Work order – Locate every line in the records below that contains the word "process", and copy each one.
————
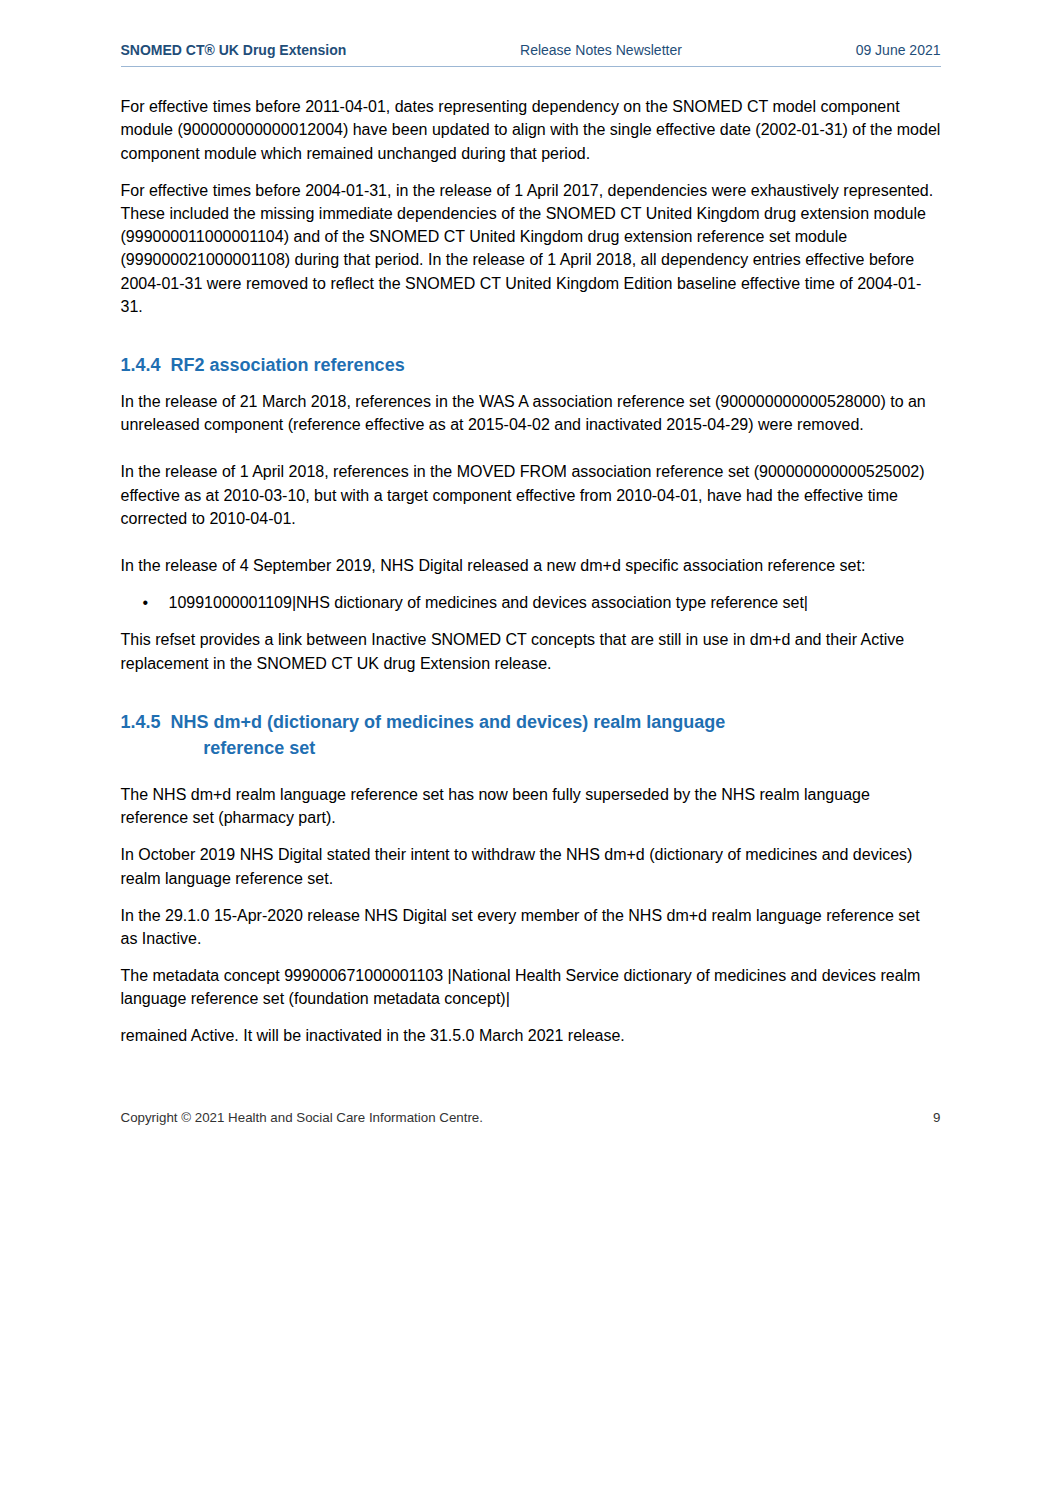SNOMED CT® UK Drug Extension Release Notes Newsletter 09 June 2021
For effective times before 2011-04-01, dates representing dependency on the SNOMED CT model component module (900000000000012004) have been updated to align with the single effective date (2002-01-31) of the model component module which remained unchanged during that period.
For effective times before 2004-01-31, in the release of 1 April 2017, dependencies were exhaustively represented. These included the missing immediate dependencies of the SNOMED CT United Kingdom drug extension module (999000011000001104) and of the SNOMED CT United Kingdom drug extension reference set module (999000021000001108) during that period. In the release of 1 April 2018, all dependency entries effective before 2004-01-31 were removed to reflect the SNOMED CT United Kingdom Edition baseline effective time of 2004-01-31.
1.4.4 RF2 association references
In the release of 21 March 2018, references in the WAS A association reference set (900000000000528000) to an unreleased component (reference effective as at 2015-04-02 and inactivated 2015-04-29) were removed.
In the release of 1 April 2018, references in the MOVED FROM association reference set (900000000000525002) effective as at 2010-03-10, but with a target component effective from 2010-04-01, have had the effective time corrected to 2010-04-01.
In the release of 4 September 2019, NHS Digital released a new dm+d specific association reference set:
10991000001109|NHS dictionary of medicines and devices association type reference set|
This refset provides a link between Inactive SNOMED CT concepts that are still in use in dm+d and their Active replacement in the SNOMED CT UK drug Extension release.
1.4.5 NHS dm+d (dictionary of medicines and devices) realm languagereference set
The NHS dm+d realm language reference set has now been fully superseded by the NHS realm language reference set (pharmacy part).
In October 2019 NHS Digital stated their intent to withdraw the NHS dm+d (dictionary of medicines and devices) realm language reference set.
In the 29.1.0 15-Apr-2020 release NHS Digital set every member of the NHS dm+d realm language reference set as Inactive.
The metadata concept 999000671000001103 |National Health Service dictionary of medicines and devices realm language reference set (foundation metadata concept)|
remained Active. It will be inactivated in the 31.5.0 March 2021 release.
Copyright © 2021 Health and Social Care Information Centre. 9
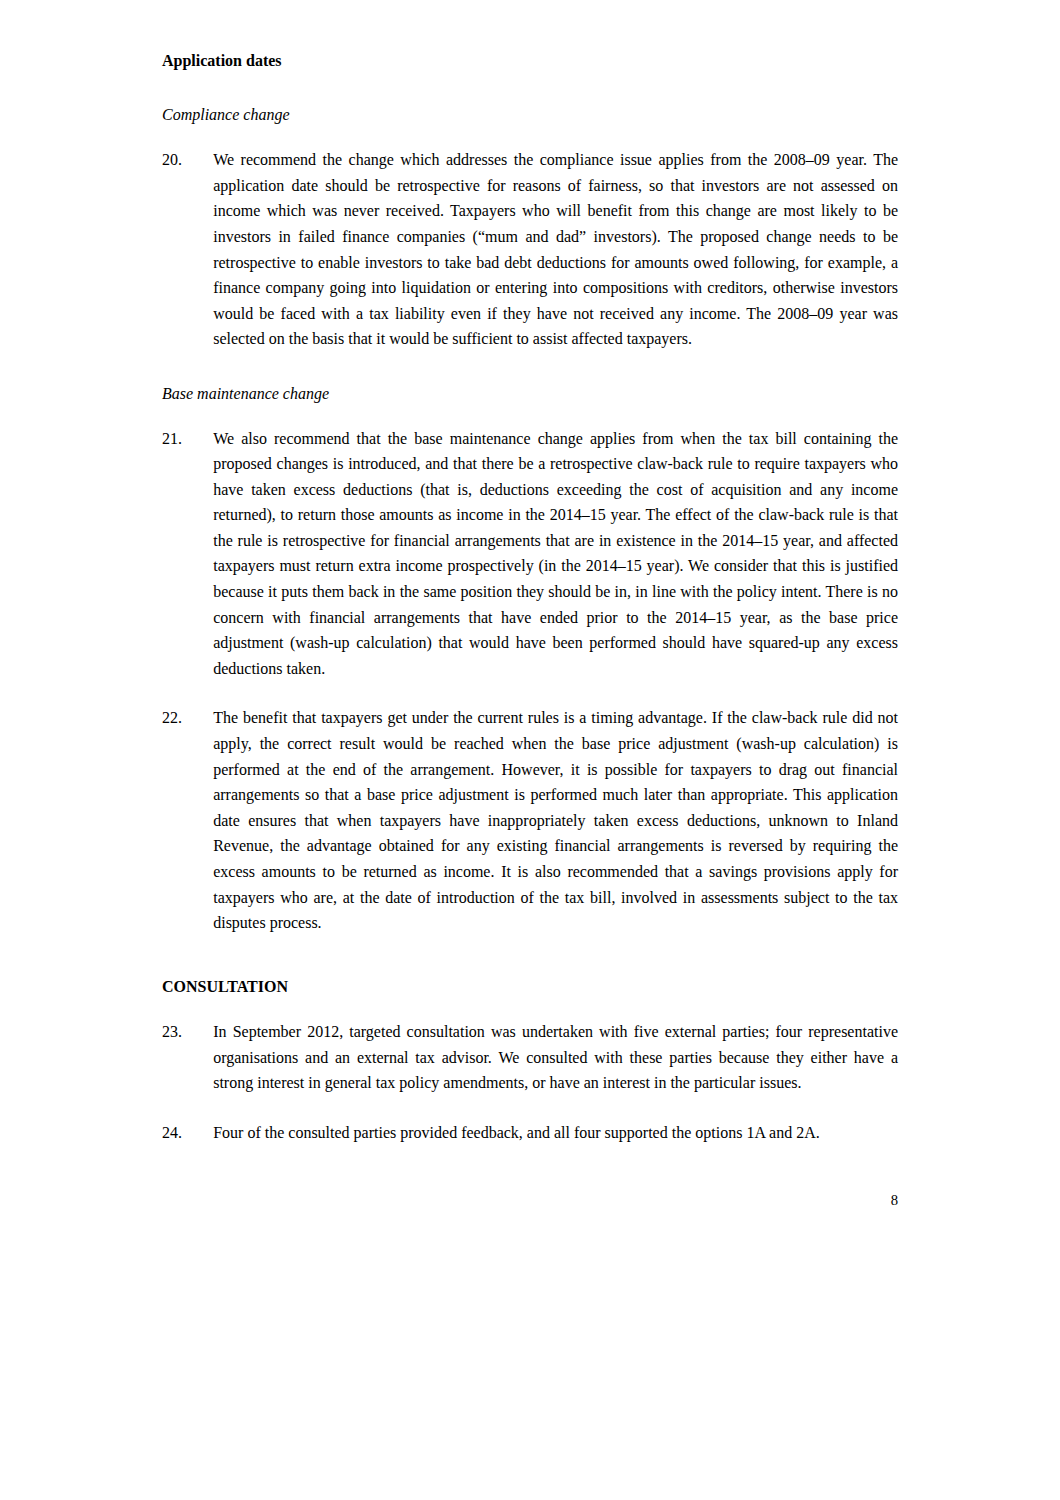Application dates
Compliance change
20.
We recommend the change which addresses the compliance issue applies from the 2008–09 year. The application date should be retrospective for reasons of fairness, so that investors are not assessed on income which was never received. Taxpayers who will benefit from this change are most likely to be investors in failed finance companies (“mum and dad” investors). The proposed change needs to be retrospective to enable investors to take bad debt deductions for amounts owed following, for example, a finance company going into liquidation or entering into compositions with creditors, otherwise investors would be faced with a tax liability even if they have not received any income. The 2008–09 year was selected on the basis that it would be sufficient to assist affected taxpayers.
Base maintenance change
21.
We also recommend that the base maintenance change applies from when the tax bill containing the proposed changes is introduced, and that there be a retrospective claw-back rule to require taxpayers who have taken excess deductions (that is, deductions exceeding the cost of acquisition and any income returned), to return those amounts as income in the 2014–15 year. The effect of the claw-back rule is that the rule is retrospective for financial arrangements that are in existence in the 2014–15 year, and affected taxpayers must return extra income prospectively (in the 2014–15 year). We consider that this is justified because it puts them back in the same position they should be in, in line with the policy intent. There is no concern with financial arrangements that have ended prior to the 2014–15 year, as the base price adjustment (wash-up calculation) that would have been performed should have squared-up any excess deductions taken.
22.
The benefit that taxpayers get under the current rules is a timing advantage. If the claw-back rule did not apply, the correct result would be reached when the base price adjustment (wash-up calculation) is performed at the end of the arrangement. However, it is possible for taxpayers to drag out financial arrangements so that a base price adjustment is performed much later than appropriate. This application date ensures that when taxpayers have inappropriately taken excess deductions, unknown to Inland Revenue, the advantage obtained for any existing financial arrangements is reversed by requiring the excess amounts to be returned as income. It is also recommended that a savings provisions apply for taxpayers who are, at the date of introduction of the tax bill, involved in assessments subject to the tax disputes process.
Consultation
23.
In September 2012, targeted consultation was undertaken with five external parties; four representative organisations and an external tax advisor. We consulted with these parties because they either have a strong interest in general tax policy amendments, or have an interest in the particular issues.
24.
Four of the consulted parties provided feedback, and all four supported the options 1A and 2A.
8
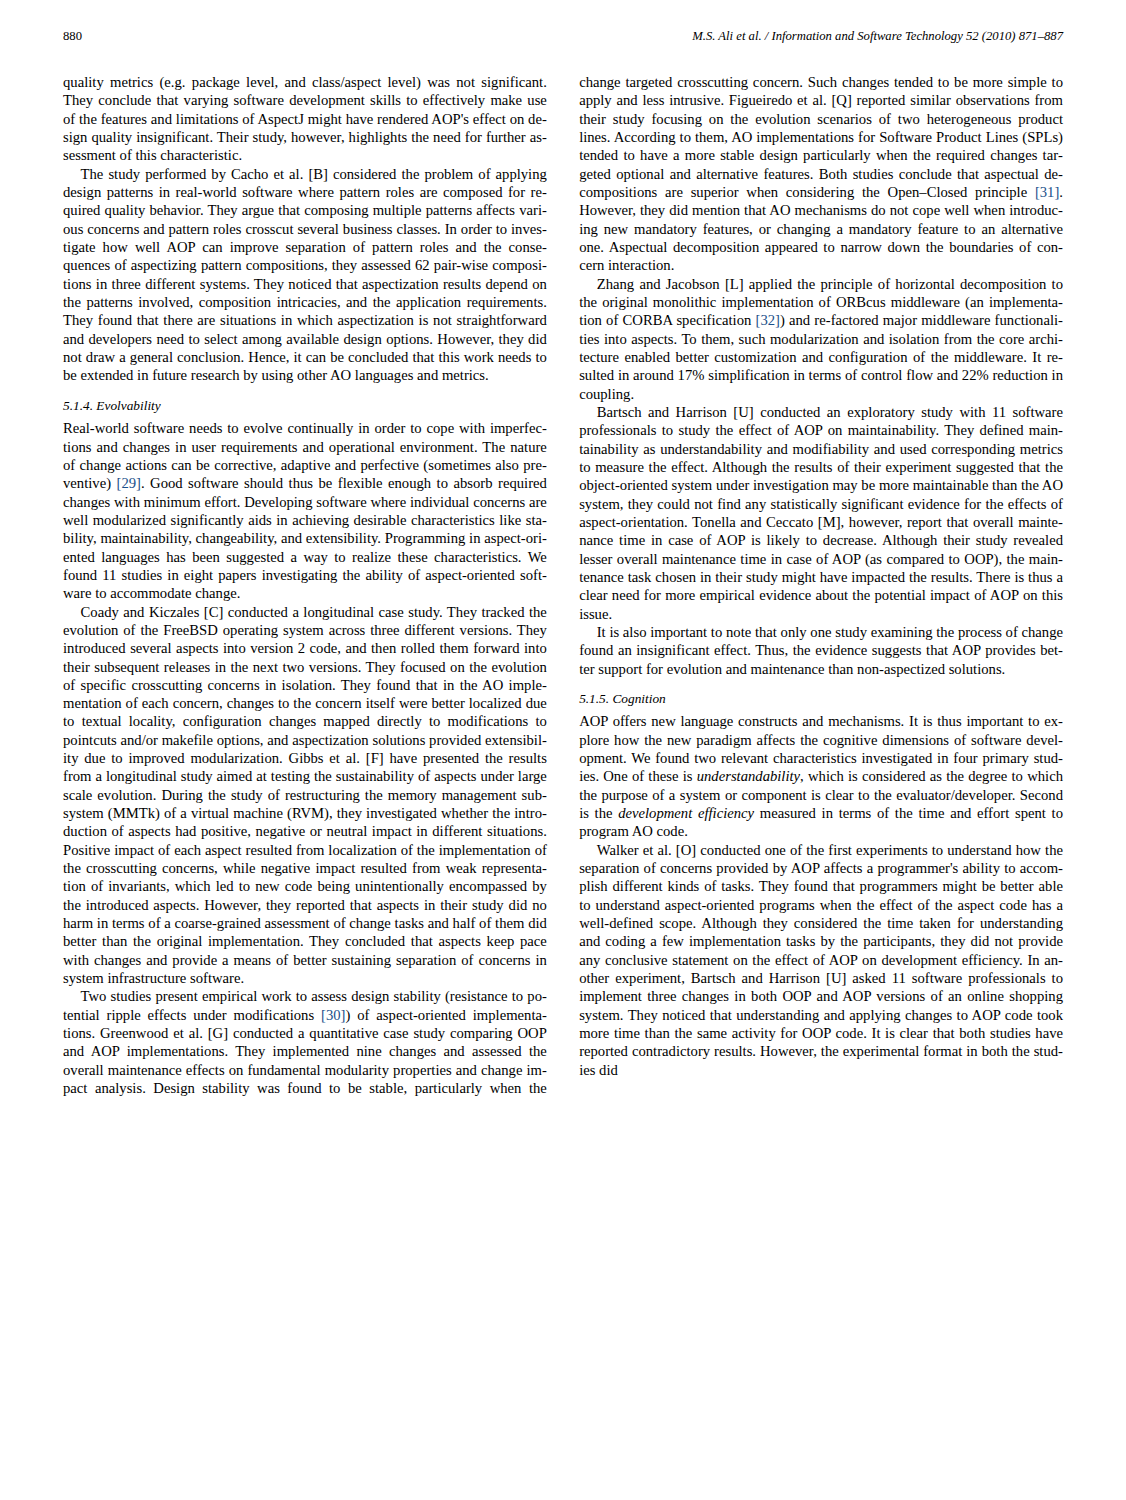880 M.S. Ali et al. / Information and Software Technology 52 (2010) 871–887
quality metrics (e.g. package level, and class/aspect level) was not significant. They conclude that varying software development skills to effectively make use of the features and limitations of AspectJ might have rendered AOP's effect on design quality insignificant. Their study, however, highlights the need for further assessment of this characteristic.
The study performed by Cacho et al. [B] considered the problem of applying design patterns in real-world software where pattern roles are composed for required quality behavior. They argue that composing multiple patterns affects various concerns and pattern roles crosscut several business classes. In order to investigate how well AOP can improve separation of pattern roles and the consequences of aspectizing pattern compositions, they assessed 62 pair-wise compositions in three different systems. They noticed that aspectization results depend on the patterns involved, composition intricacies, and the application requirements. They found that there are situations in which aspectization is not straightforward and developers need to select among available design options. However, they did not draw a general conclusion. Hence, it can be concluded that this work needs to be extended in future research by using other AO languages and metrics.
5.1.4. Evolvability
Real-world software needs to evolve continually in order to cope with imperfections and changes in user requirements and operational environment. The nature of change actions can be corrective, adaptive and perfective (sometimes also preventive) [29]. Good software should thus be flexible enough to absorb required changes with minimum effort. Developing software where individual concerns are well modularized significantly aids in achieving desirable characteristics like stability, maintainability, changeability, and extensibility. Programming in aspect-oriented languages has been suggested a way to realize these characteristics. We found 11 studies in eight papers investigating the ability of aspect-oriented software to accommodate change.
Coady and Kiczales [C] conducted a longitudinal case study. They tracked the evolution of the FreeBSD operating system across three different versions. They introduced several aspects into version 2 code, and then rolled them forward into their subsequent releases in the next two versions. They focused on the evolution of specific crosscutting concerns in isolation. They found that in the AO implementation of each concern, changes to the concern itself were better localized due to textual locality, configuration changes mapped directly to modifications to pointcuts and/or makefile options, and aspectization solutions provided extensibility due to improved modularization. Gibbs et al. [F] have presented the results from a longitudinal study aimed at testing the sustainability of aspects under large scale evolution. During the study of restructuring the memory management subsystem (MMTk) of a virtual machine (RVM), they investigated whether the introduction of aspects had positive, negative or neutral impact in different situations. Positive impact of each aspect resulted from localization of the implementation of the crosscutting concerns, while negative impact resulted from weak representation of invariants, which led to new code being unintentionally encompassed by the introduced aspects. However, they reported that aspects in their study did no harm in terms of a coarse-grained assessment of change tasks and half of them did better than the original implementation. They concluded that aspects keep pace with changes and provide a means of better sustaining separation of concerns in system infrastructure software.
Two studies present empirical work to assess design stability (resistance to potential ripple effects under modifications [30]) of aspect-oriented implementations. Greenwood et al. [G] conducted a quantitative case study comparing OOP and AOP implementations. They implemented nine changes and assessed the overall maintenance effects on fundamental modularity properties and change impact analysis. Design stability was found to be stable, particularly when the change targeted crosscutting concern. Such changes tended to be more simple to apply and less intrusive. Figueiredo et al. [Q] reported similar observations from their study focusing on the evolution scenarios of two heterogeneous product lines. According to them, AO implementations for Software Product Lines (SPLs) tended to have a more stable design particularly when the required changes targeted optional and alternative features. Both studies conclude that aspectual decompositions are superior when considering the Open–Closed principle [31]. However, they did mention that AO mechanisms do not cope well when introducing new mandatory features, or changing a mandatory feature to an alternative one. Aspectual decomposition appeared to narrow down the boundaries of concern interaction.
Zhang and Jacobson [L] applied the principle of horizontal decomposition to the original monolithic implementation of ORBcus middleware (an implementation of CORBA specification [32]) and re-factored major middleware functionalities into aspects. To them, such modularization and isolation from the core architecture enabled better customization and configuration of the middleware. It resulted in around 17% simplification in terms of control flow and 22% reduction in coupling.
Bartsch and Harrison [U] conducted an exploratory study with 11 software professionals to study the effect of AOP on maintainability. They defined maintainability as understandability and modifiability and used corresponding metrics to measure the effect. Although the results of their experiment suggested that the object-oriented system under investigation may be more maintainable than the AO system, they could not find any statistically significant evidence for the effects of aspect-orientation. Tonella and Ceccato [M], however, report that overall maintenance time in case of AOP is likely to decrease. Although their study revealed lesser overall maintenance time in case of AOP (as compared to OOP), the maintenance task chosen in their study might have impacted the results. There is thus a clear need for more empirical evidence about the potential impact of AOP on this issue.
It is also important to note that only one study examining the process of change found an insignificant effect. Thus, the evidence suggests that AOP provides better support for evolution and maintenance than non-aspectized solutions.
5.1.5. Cognition
AOP offers new language constructs and mechanisms. It is thus important to explore how the new paradigm affects the cognitive dimensions of software development. We found two relevant characteristics investigated in four primary studies. One of these is understandability, which is considered as the degree to which the purpose of a system or component is clear to the evaluator/developer. Second is the development efficiency measured in terms of the time and effort spent to program AO code.
Walker et al. [O] conducted one of the first experiments to understand how the separation of concerns provided by AOP affects a programmer's ability to accomplish different kinds of tasks. They found that programmers might be better able to understand aspect-oriented programs when the effect of the aspect code has a well-defined scope. Although they considered the time taken for understanding and coding a few implementation tasks by the participants, they did not provide any conclusive statement on the effect of AOP on development efficiency. In another experiment, Bartsch and Harrison [U] asked 11 software professionals to implement three changes in both OOP and AOP versions of an online shopping system. They noticed that understanding and applying changes to AOP code took more time than the same activity for OOP code. It is clear that both studies have reported contradictory results. However, the experimental format in both the studies did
————
Response to this task –
The benefit that taxpayers get under the current rules is a timing advantage. If the claw-back rule did not apply, the correct result would be reached when the base price adjustment (wash-up calculation) is performed at the end of the arrangement. However, it is possible for taxpayers to drag out financial arrangements so that a base price adjustment is performed much later than appropriate. This application date ensures that when taxpayers have inappropriately taken excess deductions, unknown to Inland Revenue, the advantage obtained for any existing financial arrangements is reversed by requiring the excess amounts to be returned as income. It is also recommended that a savings provisions apply for taxpayers who are, at the date of introduction of the tax bill, involved in assessments subject to the tax disputes process.
It is also important to note that only one study examining the process of change found an insignificant effect. Thus, the evidence suggests that AOP provides better support for evolution and maintenance than non-aspectized solutions.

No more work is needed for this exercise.